Medical Supply Distribution Benefits
COVID-19 will continue to impact (and increasingly complicate) the state of the supply chain. The current epidemic has demonstrated just how quickly things can change, and how immediate demand can be created as a result. For the healthcare supply chain, this has manifested in the form of a fundamental and urgent need for those critical medical items and PPE in the midst of the global pandemic.
In the U.S. right now, a serious supply chain-related concern is that our country might run out of certain essential products, and not just pharmaceuticals, but much-needed medical supplies as well.
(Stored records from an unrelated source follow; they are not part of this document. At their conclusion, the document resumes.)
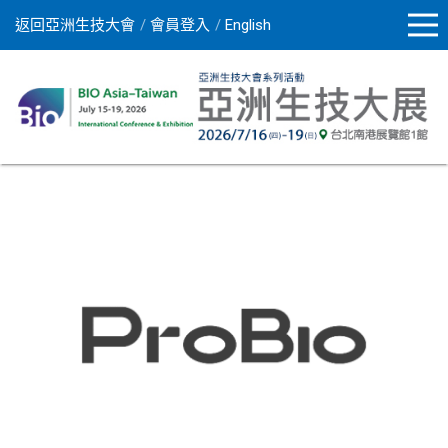
返回亞洲生技大會
會員登入
English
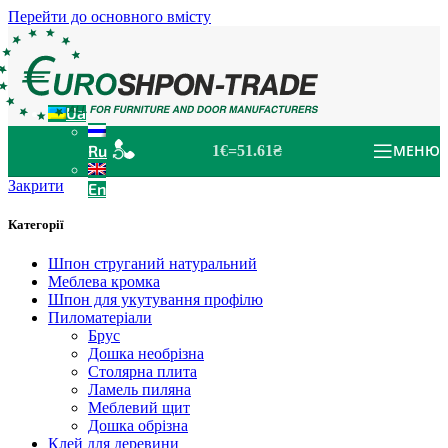
Перейти до основного вмісту
Ua
Ru
МЕНЮ
1€=51.61₴
Закрити
En
Категорії
Шпон струганий натуральний
Меблева кромка
Шпон для укутування профілю
Пиломатеріали
Брус
Дошка необрізна
Столярна плита
Ламель пиляна
Меблевий щит
Дошка обрізна
Клей для деревини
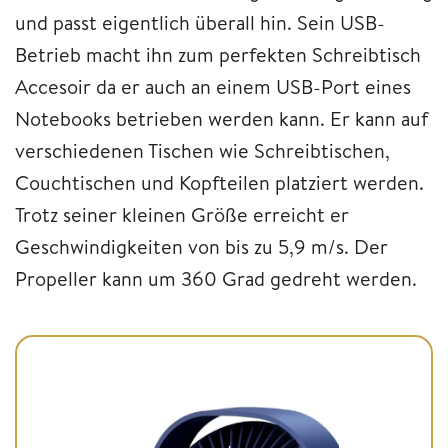
und passt eigentlich überall hin. Sein USB-
Betrieb macht ihn zum perfekten Schreibtisch
Accesoir da er auch an einem USB-Port eines
Notebooks betrieben werden kann. Er kann auf
verschiedenen Tischen wie Schreibtischen,
Couchtischen und Kopfteilen platziert werden.
Trotz seiner kleinen Größe erreicht er
Geschwindigkeiten von bis zu 5,9 m/s. Der
Propeller kann um 360 Grad gedreht werden.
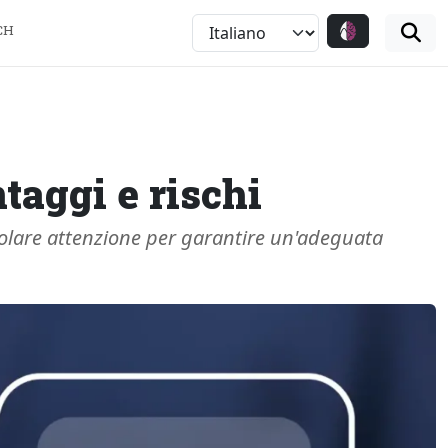
CH
taggi e rischi
colare attenzione per garantire un'adeguata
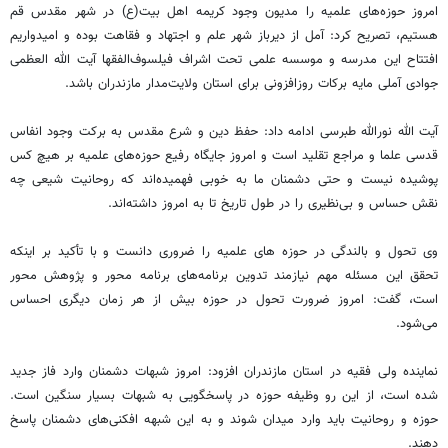
امروز حوزه‌های علمیه را مدیون وجود کریمه اهل بیت(ع) در شهر مقدس قم
هستیم، تصریح کرد: آمل از دیرباز شهر علم و اجتهاد و فقاهت بوده و امیدواریم
افتتاح این مدرسه و موسسه علمی تحت اشراف فیلسوف‌الفقها آیت الله العظمی
جوادی آملی مایه برکات روزافزونی برای استان ولایت‌مدار مازندران باشد.
آیت الله نورالله طبرسی ادامه داد: حفظ دین و شرع مقدس به برکت وجود انفاس
قدسی علما و مراجع تقلید است و امروز جایگاه رفیع حوزه‌های علمیه بر هیچ کس
پوشیده نیست و حتی دشمنان ما به خوبی فهمیده‌اند که روحانیت شیعی چه
نقش حساس و بی‌نظیری را در طول تاریخ تا به امروز داشته‌اند.
وی تحول و بالندگی در حوزه های علمیه را ضروری دانست و با تأکید بر اینکه
تحقق این مسئله مهم نیازمند تدوین برنامه‌های برنامه محور و پژوهش محور
است، گفت: امروز ضرورت تحول در حوزه بیش از هر زمان دیگری احساس
می‌شود.
نماینده ولی فقیه در استان مازندران افزود: امروز شبهات دشمنان وارد فاز جدید
شده است، از این رو وظیفه حوزه در پاسخگویی به شبهات بسیار سنگین است.
حوزه و روحانیت باید وارد میدان شوند و به این شبهه افکنی‌های دشمنان پاسخ
دهند.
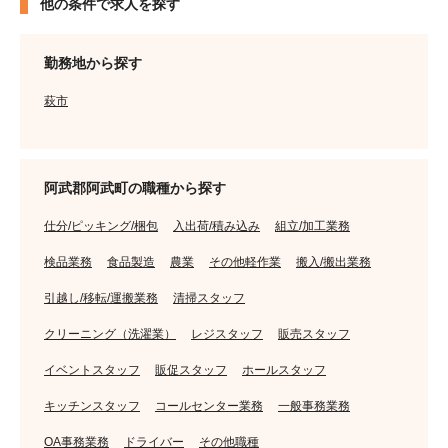
他の条件で求人を探す
勤務地から探す
萩市
阿武郡阿武町の職種から探す
仕分/ピッキング/梱包
入出荷/積み込み
組立/加工業務
検品業務
食品製造
農業
その他軽作業
搬入/搬出業務
引越し/移転/運搬業務
清掃スタッフ
クリーニング（洗濯業）
レジスタッフ
販売スタッフ
イベントスタッフ
販促スタッフ
ホールスタッフ
キッチンスタッフ
コールセンター業務
一般事務業務
OA事務業務
ドライバー
その他職種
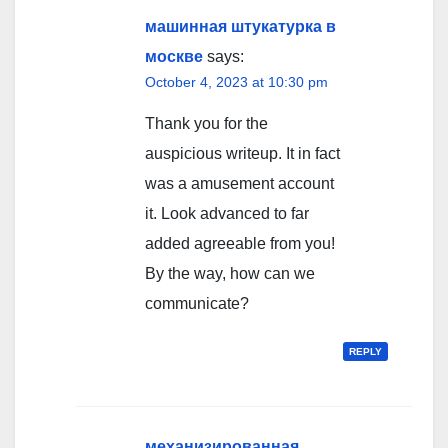
машинная штукатурка в
москве
says:
October 4, 2023 at 10:30 pm
Thank you for the
auspicious writeup. It in fact
was a amusement account
it. Look advanced to far
added agreeable from you!
By the way, how can we
communicate?
REPLY
механизированная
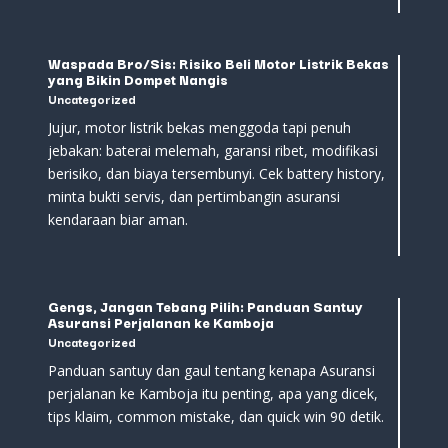
Waspada Bro/Sis: Risiko Beli Motor Listrik Bekas
yang Bikin Dompet Nangis
Uncategorized
Jujur, motor listrik bekas menggoda tapi penuh
jebakan: baterai melemah, garansi ribet, modifikasi
berisiko, dan biaya tersembunyi. Cek battery history,
minta bukti servis, dan pertimbangin asuransi
kendaraan biar aman.
Gengs, Jangan Tebang Pilih: Panduan Santuy
Asuransi Perjalanan ke Kamboja
Uncategorized
Panduan santuy dan gaul tentang kenapa Asuransi
perjalanan ke Kamboja itu penting, apa yang dicek,
tips klaim, common mistake, dan quick win 90 detik.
The supply chain’s ability to endure the current state of affairs and bounce back quickly once it’s possible for operations to return to business as usual (or whatever becomes the “new normal”) will be challenged the longer the crisis continues. For distributors of medical supplies, this should resonate as an urgent call to action for more specific I.T. capabilities, like a WMS, in distribution facilities.
By using slotting functionality from a WMS, for example, medical supply distributors can optimize fulfillment by automatically identifying the most efficient locations for fast-moving items and high-travelled pick faces. SKUs whose activity have increased markedly or show other favorable velocity characteristics can be efficiently moved to a more favorable primary placement — for example, bin locations between the shoulders and knees near outbound docks.
Highly regulated industries, especially those in the pharmaceutical and medical supply field, can benefit from a WMS designed to meet their unique requirements and needs. As with recently introduced mandates like DSCSA, navigating the COVID-19 crisis requires an examination of past practices and changing the way distributors do business.
The global COVID-19 crisis is testing the way we live our lives and conduct business, and its complicating effects will only be amplified over time. Changes made now to adapt lifestyles and business practices will ultimately affect supply-chain behavior during these volatile and uncertain times as well.
Given the benefits and value that a WMS provides healthcare and pharmaceutical supply chains, it’s easy to see how these solutions will continue to play a major factor for distributors who take advantage of WMS capabilities to optimize their warehouse operations, and navigate future and unforeseen supply chain disruptions.
Eric Allais is president and CEO of PathGuide Technologies, a provider of warehouse management systems for distributors.